• [Work order]: If pictures are present, leave them out, and copy the data word for word.

━━━━━ Data below

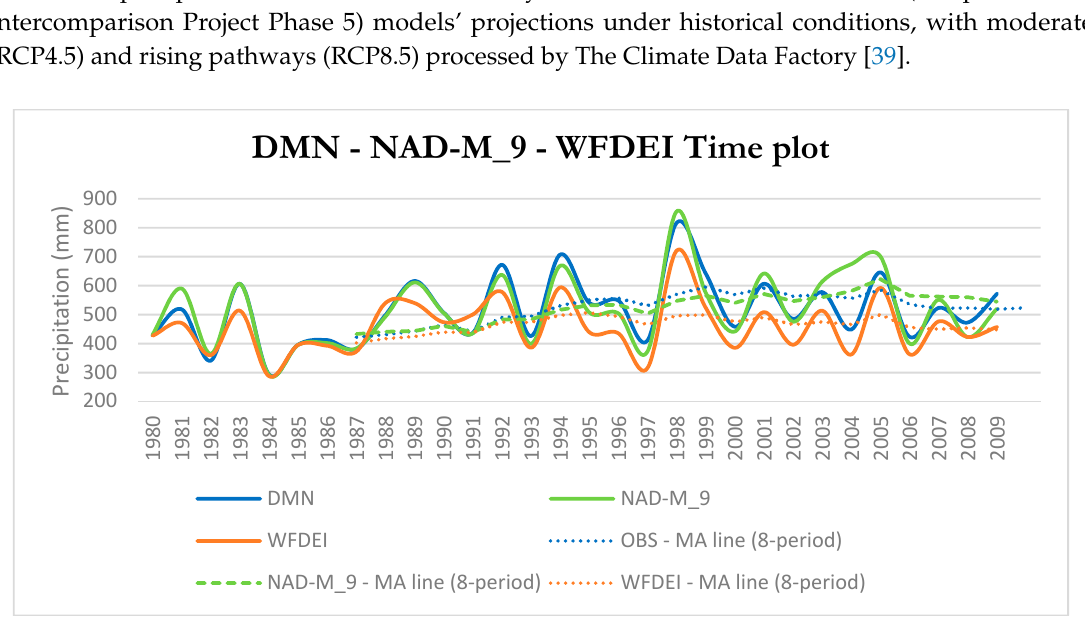
Figure 2 . Cumulative annual time plot for DMN and NAD-M_9 datasets and WATCH-Forcing-Data-ERA-Interim (solid line) and 8-period (8 year) Moving Average (dashed line). Table 5. Descriptive statistics of DMN, NAD-M_9 datasets and WATCH-Forcing-Data-ERA-Interim.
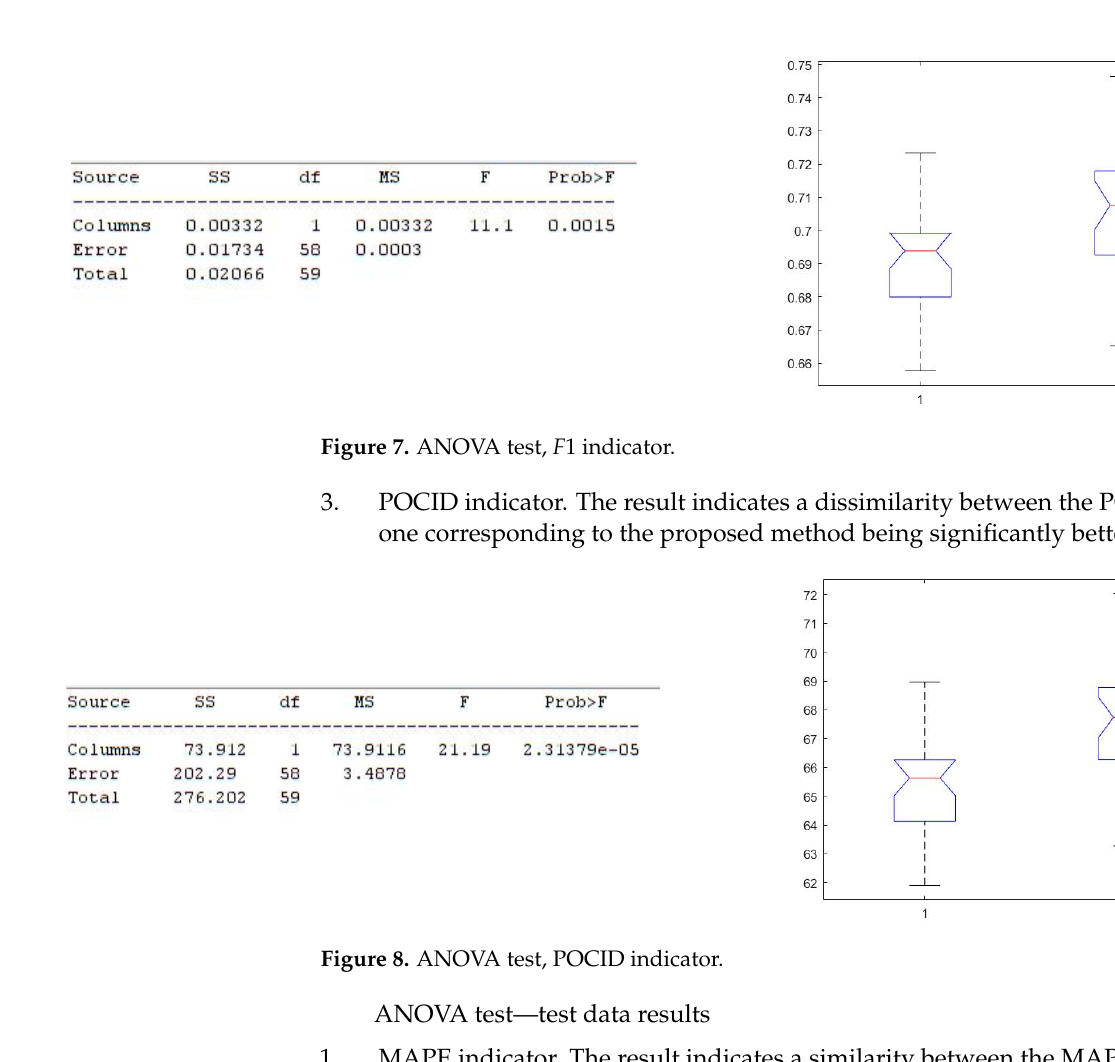
2. F 1 indicator. The result indicates a dissimilarity between the F1 values, the one cor-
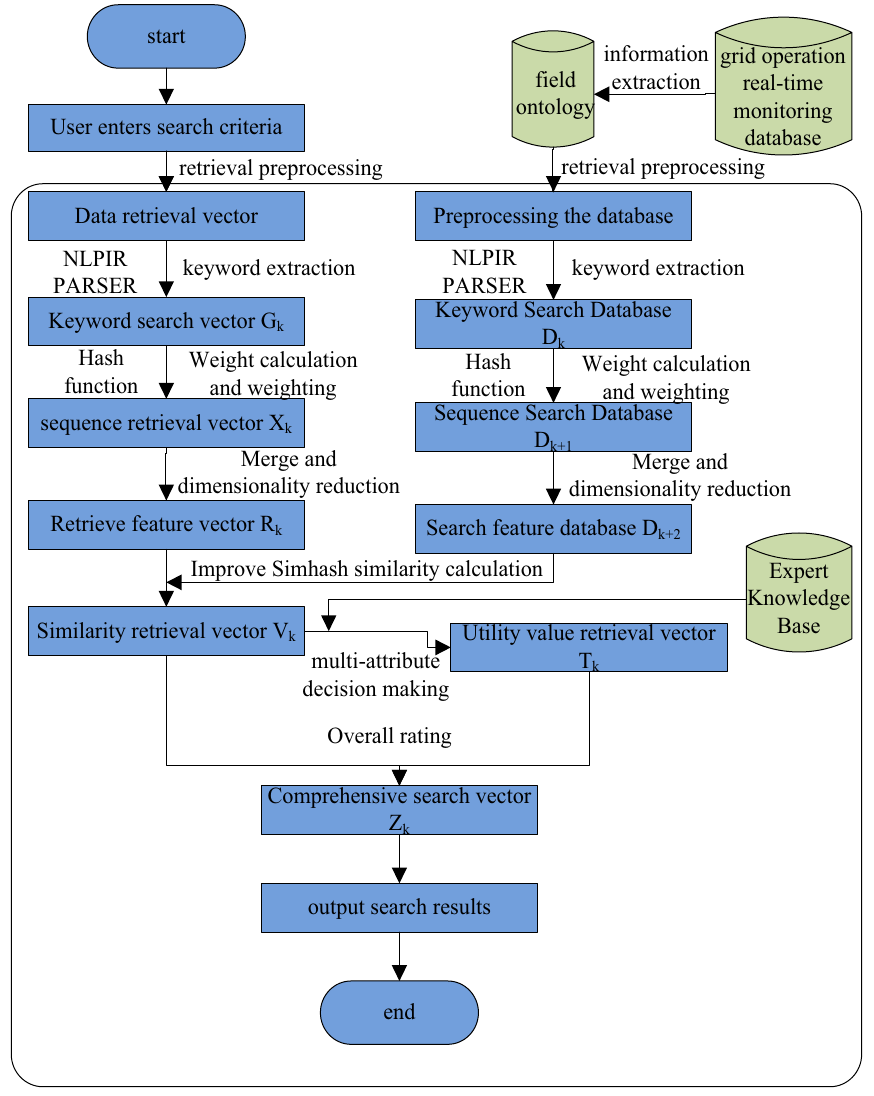
Figure 1. Principle block diagram of MR-ST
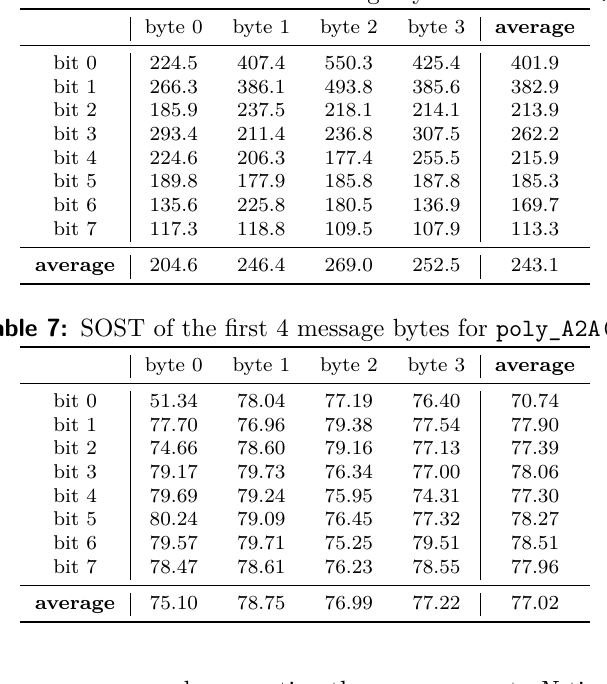
Table 6: SOST of the first 4 message bytes for POL2MSG() .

━━━━━━━━━━

• [Completed exercise]:
Figure 2 . Cumulative annual time plot for DMN and NAD-M_9 datasets and WATCH-Forcing-Data-ERA-Interim (solid line) and 8-period (8 year) Moving Average (dashed line). Table 5. Descriptive statistics of DMN, NAD-M_9 datasets and WATCH-Forcing-Data-ERA-Interim.
2. F 1 indicator. The result indicates a dissimilarity between the F1 values, the one cor-
Figure 1. Principle block diagram of MR-ST
Table 6: SOST of the first 4 message bytes for POL2MSG() .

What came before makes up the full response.